**PAGE TEXT**

As you can see, saving the immediate $0 is always a win for size since a 2
byte xor reg,reg pays for itself saving imm32 -> imm8. With just 3  of the
evil huge mov's, it is hard to amortize the cost of a mov r32,imm32 (5
bytes) for the Index of the SIB, but we barely squeeze by.


Not sure we can do this unless optimizing for size. See below.
>
> 2. When storing the same immediate multiple times, use a reg to hold the
> immediate even when not optimizing specifically for size (this was
> mentioned as a follow-on in D11363):
>    xorl   %ebx, %ebx            <--- xor is only for zero; in the general
> case, this would be a mov (load immediate)
>    movq   %rbx, 376(%rax)
>    movq   %rbx, 384(%rax)
>    movq   %rbx, 392(%rax)
> ...
>
> I don't think this qualifies as a no-brainer when not optimizing for size.
> If it's an xor to make a zero, then it's *almost* free (handled by the
> renamer) on any recent OOO x86, but that xor still requires some decode/uop
> resources.
>

I would double-check this on Jaguar. It may use a mov-imm micro-op.

Jaguar can decode 2 inst per cycle (but see below), so since `mov
[mem],imm`  has throughput 1 (See Agner) we should not be decode
bottlenecked.

**WORK INSTRUCTION 1**
Copy the records exactly, beginning with the line that contains "## addition" and running through the final line of the records, with both of those lines included.

**DATASET RECORDS**
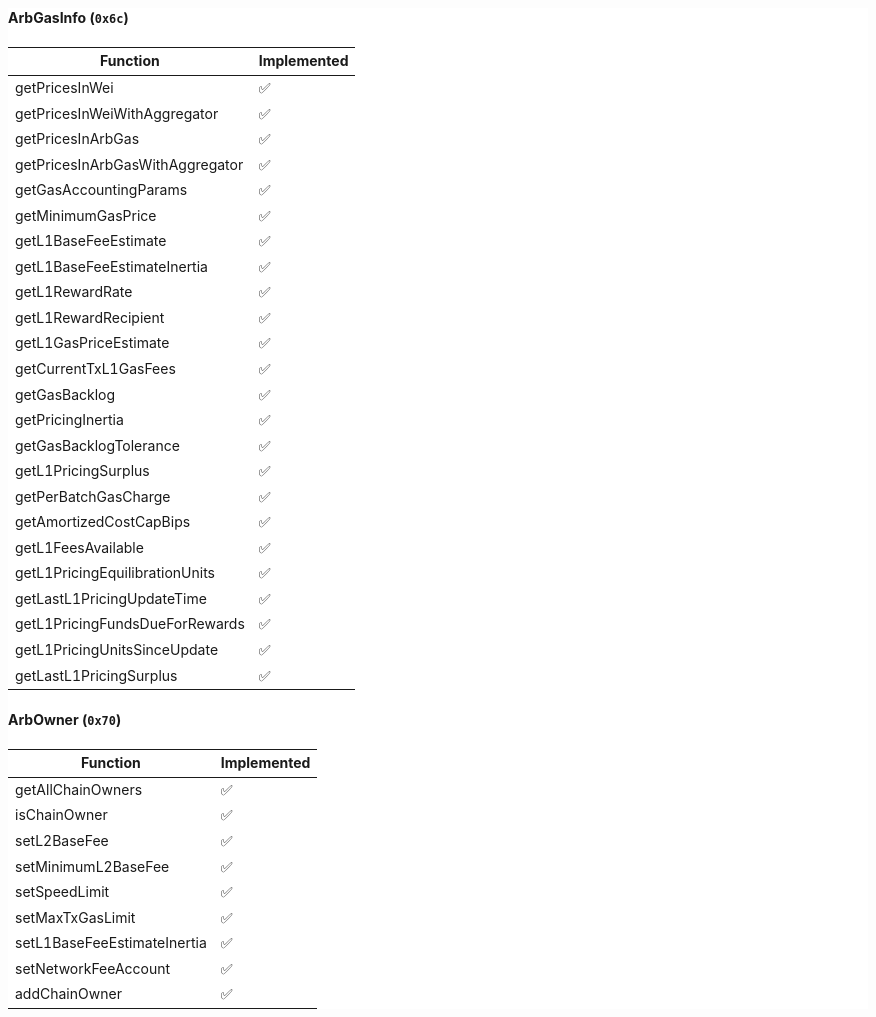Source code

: #### ArbGasInfo (`0x6c`)
| Function | Implemented |
|----------|-------------|
| getPricesInWei | ✅ |
| getPricesInWeiWithAggregator | ✅ |
| getPricesInArbGas | ✅ |
| getPricesInArbGasWithAggregator | ✅ |
| getGasAccountingParams | ✅ |
| getMinimumGasPrice | ✅ |
| getL1BaseFeeEstimate | ✅ |
| getL1BaseFeeEstimateInertia | ✅ |
| getL1RewardRate | ✅ |
| getL1RewardRecipient | ✅ |
| getL1GasPriceEstimate | ✅ |
| getCurrentTxL1GasFees | ✅ |
| getGasBacklog | ✅ |
| getPricingInertia | ✅ |
| getGasBacklogTolerance | ✅ |
| getL1PricingSurplus | ✅ |
| getPerBatchGasCharge | ✅ |
| getAmortizedCostCapBips | ✅ |
| getL1FeesAvailable | ✅ |
| getL1PricingEquilibrationUnits | ✅ |
| getLastL1PricingUpdateTime | ✅ |
| getL1PricingFundsDueForRewards | ✅ |
| getL1PricingUnitsSinceUpdate | ✅ |
| getLastL1PricingSurplus | ✅ |

#### ArbOwner (`0x70`)
| Function | Implemented |
|----------|-------------|
| getAllChainOwners | ✅ |
| isChainOwner | ✅ |
| setL2BaseFee | ✅ |
| setMinimumL2BaseFee | ✅ |
| setSpeedLimit | ✅ |
| setMaxTxGasLimit | ✅ |
| setL1BaseFeeEstimateInertia | ✅ |
| setNetworkFeeAccount | ✅ |
| addChainOwner | ✅ |
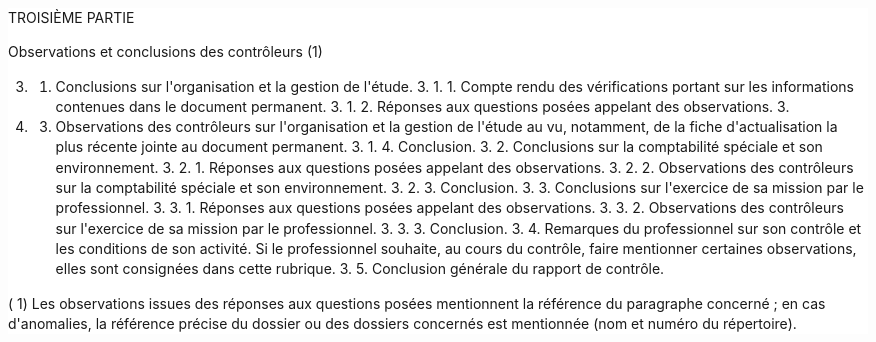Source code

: 
TROISIÈME PARTIE

Observations et conclusions des contrôleurs (1)

3. 1. Conclusions sur l'organisation et la gestion de l'étude. 3. 1. 1. Compte
rendu des vérifications portant sur les informations contenues dans le document
permanent. 3. 1. 2. Réponses aux questions posées appelant des observations. 3.
1. 3. Observations des contrôleurs sur l'organisation et la gestion de l'étude
au vu, notamment, de la fiche d'actualisation la plus récente jointe au document
permanent. 3. 1. 4. Conclusion. 3. 2. Conclusions sur la comptabilité spéciale
et son environnement. 3. 2. 1. Réponses aux questions posées appelant des
observations. 3. 2. 2. Observations des contrôleurs sur la comptabilité spéciale
et son environnement. 3. 2. 3. Conclusion. 3. 3. Conclusions sur l'exercice de
sa mission par le professionnel. 3. 3. 1. Réponses aux questions posées appelant
des observations. 3. 3. 2. Observations des contrôleurs sur l'exercice de sa
mission par le professionnel. 3. 3. 3. Conclusion. 3. 4. Remarques du
professionnel sur son contrôle et les conditions de son activité. Si le
professionnel souhaite, au cours du contrôle, faire mentionner certaines
observations, elles sont consignées dans cette rubrique. 3. 5. Conclusion
générale du rapport de contrôle.

( 1) Les observations issues des réponses aux questions posées mentionnent la
référence du paragraphe concerné ; en cas d'anomalies, la référence précise du
dossier ou des dossiers concernés est mentionnée (nom et numéro du répertoire).
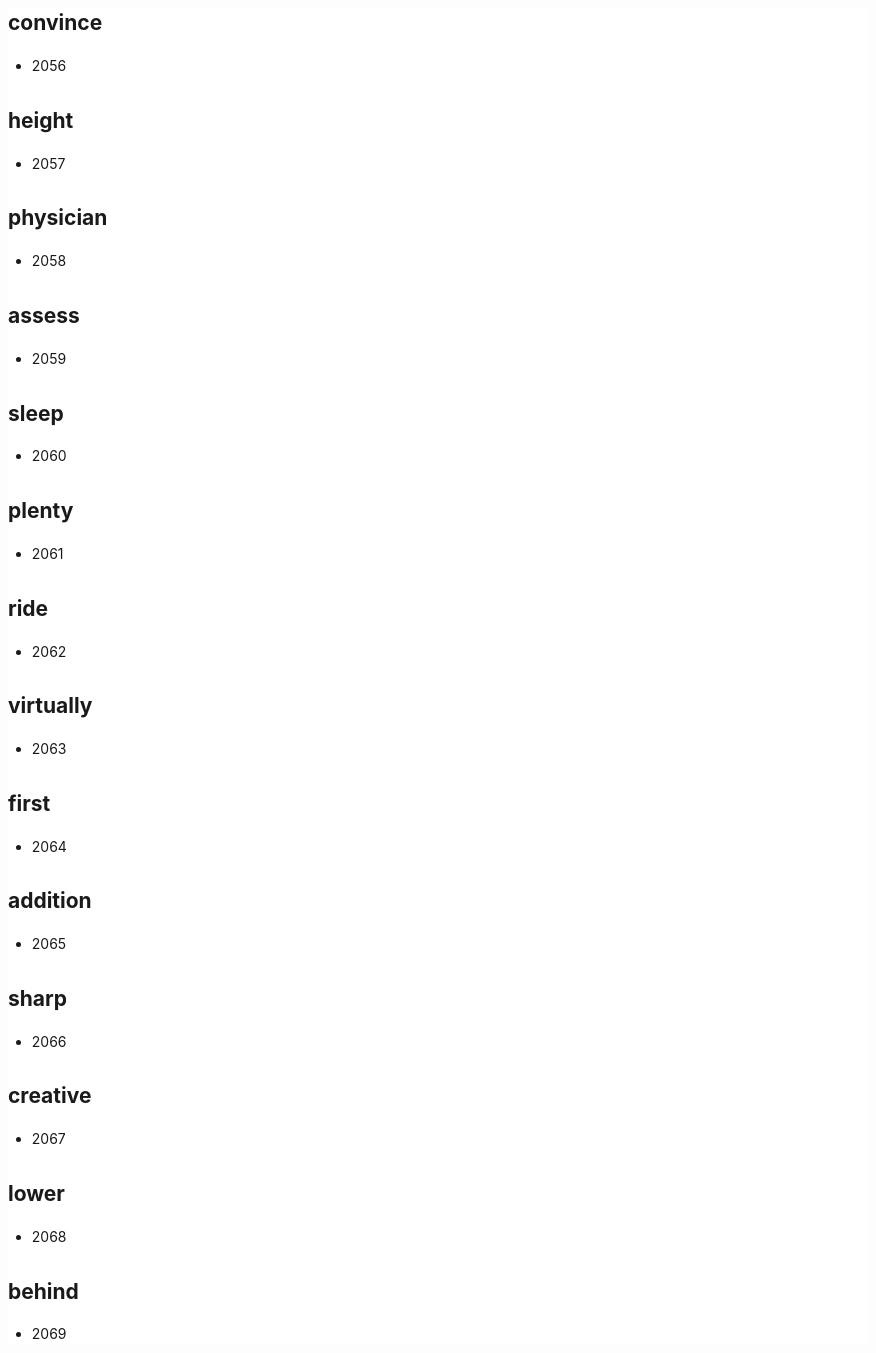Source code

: ## convince
* 2056

## height
* 2057

## physician
* 2058

## assess
* 2059

## sleep
* 2060

## plenty
* 2061

## ride
* 2062

## virtually
* 2063

## first
* 2064

## addition
* 2065

## sharp
* 2066

## creative
* 2067

## lower
* 2068

## behind
* 2069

**WORK INSTRUCTION 2**
Continue the forum discussion about storing immediates on x86 from the point where it stops.

**ANSWER AREA 1**
## addition
* 2065

## sharp
* 2066

## creative
* 2067

## lower
* 2068

## behind
* 2069

**ANSWER AREA 2**
For reference, `mov [mem],imm` is decoded into 2 micro-ops (see "Table 1.
Typical Instruction Mappings" in [SOG]) whereas `mov [mem],reg` is only 1
micro-op, so it is *preferable* to use a reg since it amortizes the cost of
the `mov-imm` micro-op across the stores.

[SOG] http://support.amd.com/TechDocs/52128_16h_Software_Opt_Guide.zip

On Jaguar at least, I believe that >=4 11-byte instructions in a row like
will cause Jaguar's poor little decoder to fail to decode 2 inst. per cycle
on at least one of them, so that should amortize the decode cost of the xor
anyway. Intel chips are usually not decode limited like this though. Simon
Whittaker has more information about under exactly what circumstances
Jaguar will fail to decode, but it would be nice if we could do a peephole
across the text checking every pair of adjacent commutable instructions to
avoid the situations where we would fail to decode (IIRC, basically if the
opcode byte of the second instruction falls more than 5 bytes into the
second 16-byte window).


> In the general case where we use a mov to load the reg with the immediate,
> this argument gets tougher. We need a perf heuristic that says 'saving X
> bytes of instructions is worth adding Y extra instructions of type Z'?
>

Thankfully almost all the cases I've seen it is 0, so I think we can get
the lion's share of cases assuming only 0.


>
> 3. If we really want to make this example smaller and faster, we should
> merge stores like we do in DAGCombiner's MergeConsecutiveStores:
>    vxorps   %ymm0, %ymm0   <--- assumes we have AVX for 32-byte ops; if
> not, SSE for 16-byte
>    vmovups   %ymm0, 376(%rax)
> ...
>
>
This seems like it is always a win.


> Are the stores in the example created too late for the DAGCombiner? Do we
> need to repeat some subset of that merge functionality in a machine pass?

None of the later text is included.